In 2015, a Microsoft research team (He et al.) proposed a new architecture involving residual learning that allowed the CNN to more easily learn the desired underlying function H(x). H(x) can be defined as H(x) := F(x) + x where F(x) is the residual. The new architecture, named ResNet, learns F(x) instead of H(x). This allows the model to more easily learn the indentity mapping by just setting F(x) to 0, giving H(x) = x [1].
This architecture served as the foundation of the model used in this project to classify digits from a modified MNIST dataset (Fig 1). By using a residual framework, we were able to a create deeper neural network without losing accuracy. We implemented an 18-layer residual neural network (ResNet-18). He et al. built deeper networks (ResNet-34, ResNet-50, ResNet-101 and ResNet-152), but we decided against using those models due to their training times.
We found that our model classified the data very accurately, producing 99.619% accuracy on 60% ofthe test data on Kaggle.

━━━━━━━━━━━━━━━━━━━━

WRITTEN TASKS:
1 – Do statements (a), (b) and (c) agree with the ResNet passage? Answer yes or no for each and quote the words that decide it.
(a) The project team chose ResNet-18 over deeper versions because of how long those took to train.
(b) ResNet learns H(x) directly rather than F(x).
(c) The residual architecture was proposed by a Google research team.
2 – Extend the ResNet passage beyond its last sentence.
The records have no connection to the ResNet passage.

SUPPLIED MATERIAL:
━━━━━━━━━━━━━━━━━━━━

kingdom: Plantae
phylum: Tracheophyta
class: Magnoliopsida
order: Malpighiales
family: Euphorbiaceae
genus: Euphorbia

━━━━━━━━━━━━━━━━━━━━

ANSWER SET:
1 –
(a) Yes: "we decided against using those models due to their training times."
(b) No: "The new architecture, named ResNet, learns F(x) instead of H(x)."
(c) No: "a Microsoft research team (He et al.) proposed a new architecture involving residual learning"

2 –
Figure 1: Sample data from MNIST dataset
We used a modified MNIST data set containing one to five digits ranging from 0 to 9. The number 10 is used to label images with less than five written digits. In an effort to improve our model, we implemented data augmentation. The size of the dataset was increased by applying a transformation to the training images and appending it to our training dataset. Many different transformations were considered, but in the end only a shear of randomly chosen magnitude between −25◦ and 25◦ was applied.
We trained multiple models with varying number of epochs, ResNet architectures and batch sizes. Our highest performing model was achieved with the modified ResNet18 architecture over 200 epochs and with a batch size of 16 which resulted in an accuracy of 99.619% on the testing data.
- Kaiming He et al. “Deep Residual Learning for Image Recog-nition”. In:CoRRabs/1512.03385 (2015). arXiv: 1512.03385. URL: http://arxiv.org/abs/1512.03385.